Por ejemplo, el propio Johnson, nos dice que de acuerdo a investigaciones de Robert Tatcher, investigador neurocientífico de la Universidad del Sur de Florida, está claro que mientras más desorganizado es un cerebro, más inteligentes seremos. Es decir, nos movemos entre intervalos de sincronía, donde millones de neuronas pulsan o disparan con ritmo, pero también hay períodos regulares donde eléctricamente las neuronas crean un caos al comunicarse.

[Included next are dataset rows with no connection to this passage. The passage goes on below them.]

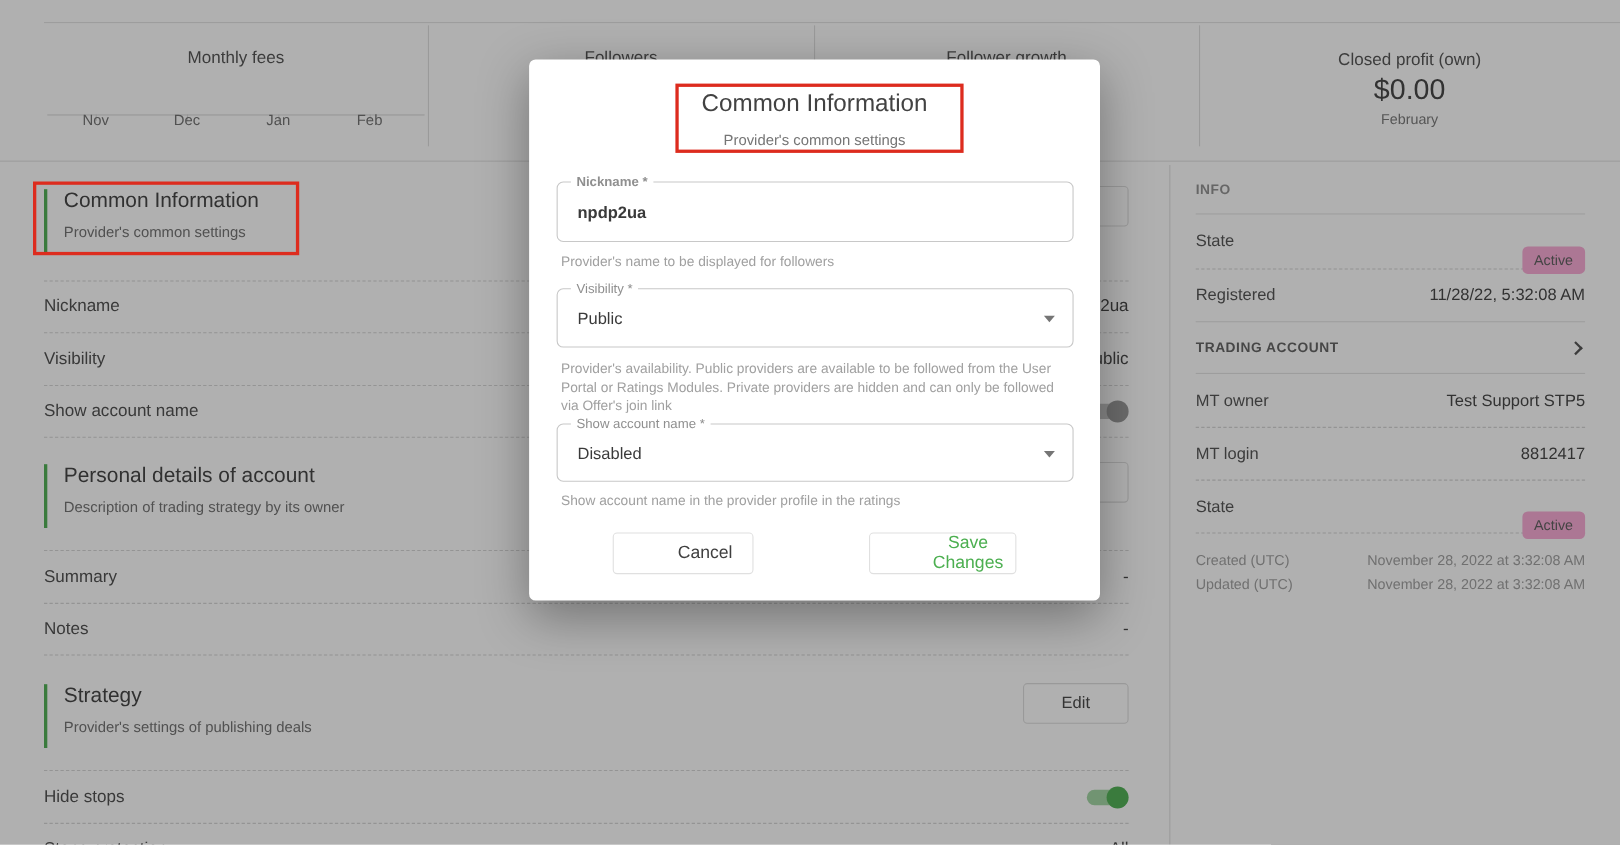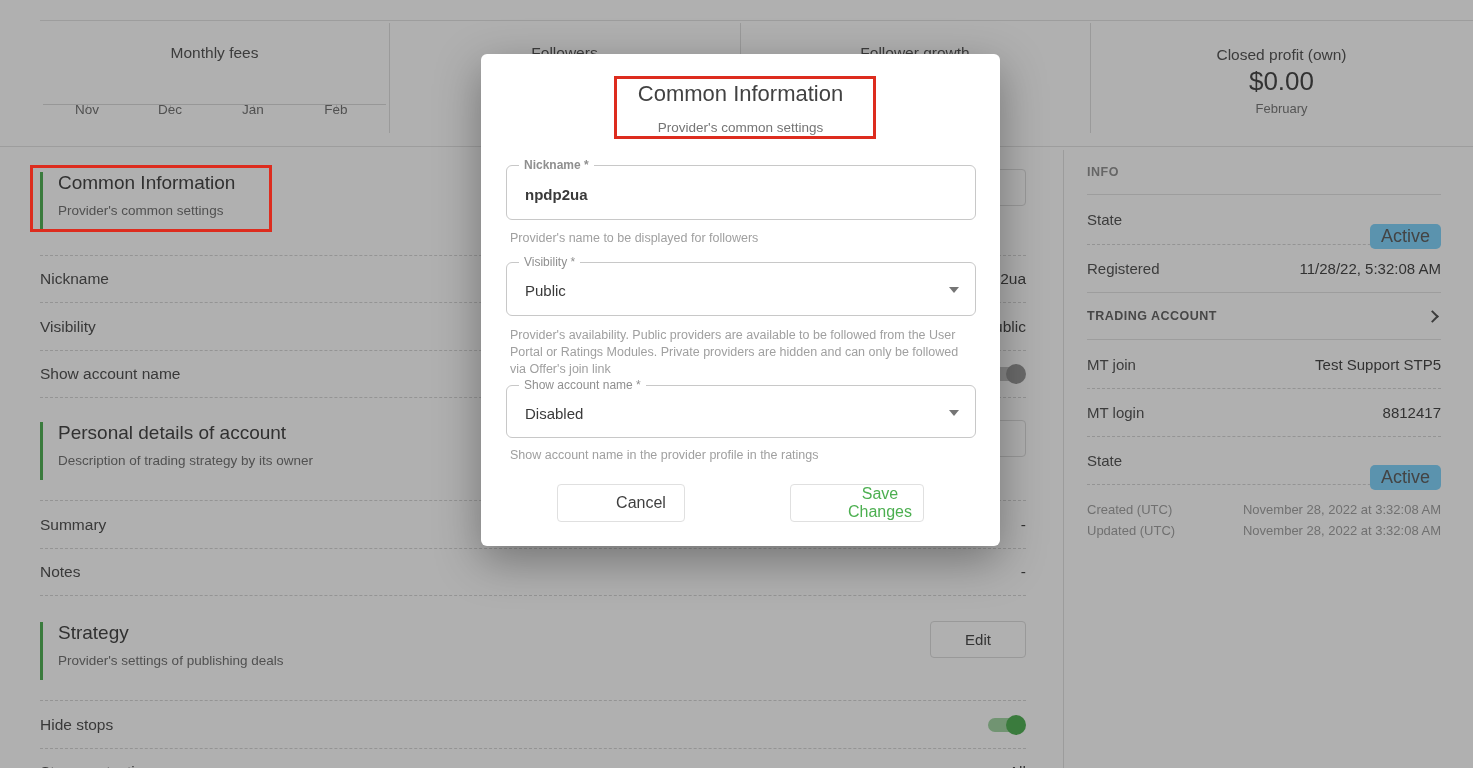"Active" .badge { background: #7dd3fc -> #f9a8d4; font-size: 18px -> 13px }
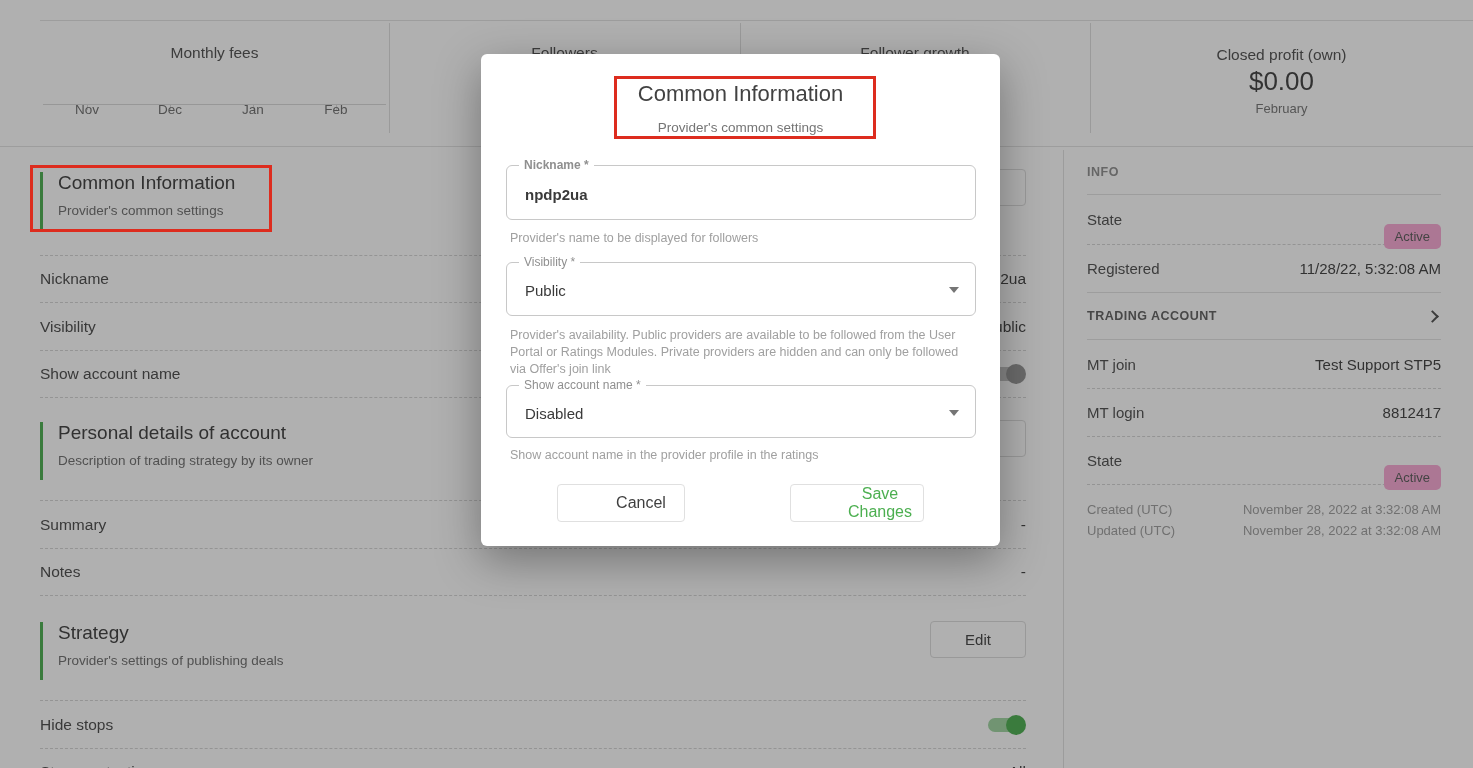"MT join" span.s-label { text: join -> owner }
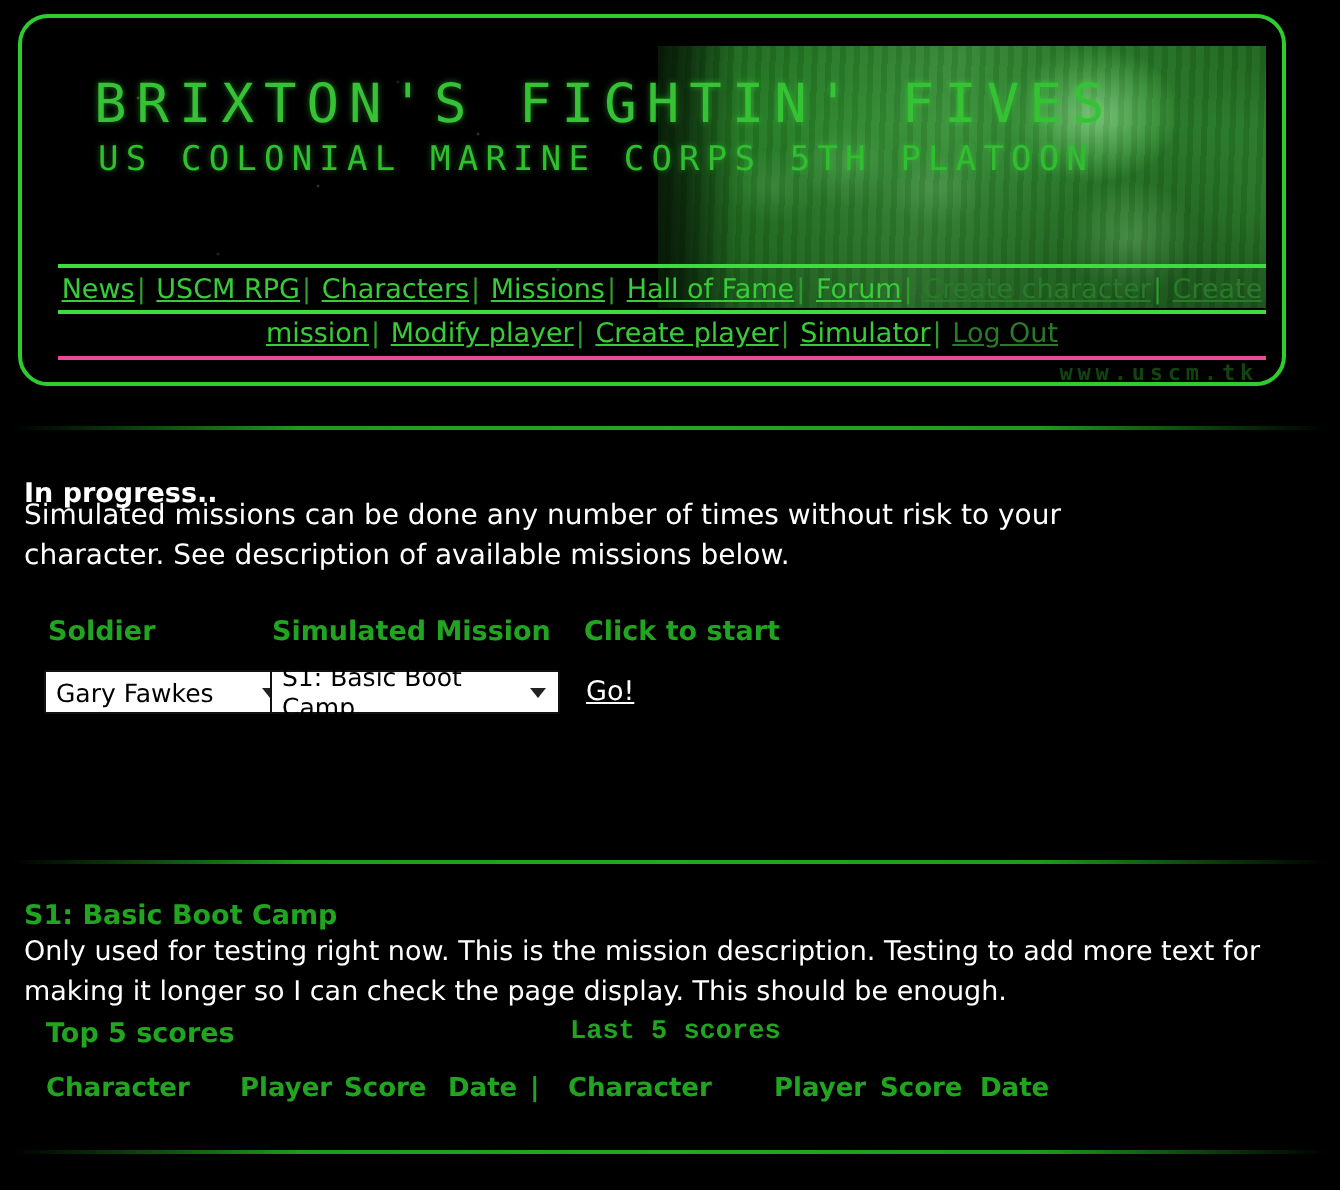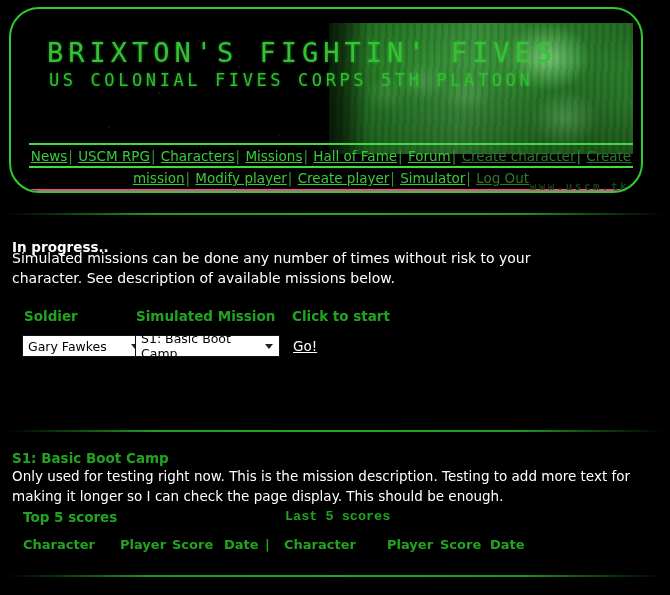"BRIXTON'S FIGHTIN' FIVES" .banner-wrap { border-radius: 30px -> 15px }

Tatcher relata que el ruido eléctrico en el cerebro, traducido en modo de caos, permite a nuestro cerebro experimentar con nuevos disparos y comunicaciones neuronales. Es decir, en ese aparente caos neurológico, es donde podemos asimilar nueva información y explorar estrategias para solucionar o comprender una situación diferente. Por eso es importante dejar fluir el conocimiento, aunque parezca caótico y sin sentido, pues en cierto momento tomará “orden” y se incorporará al vital capital intangible de todo país, mismo que representa un 80.5% del capital total producido.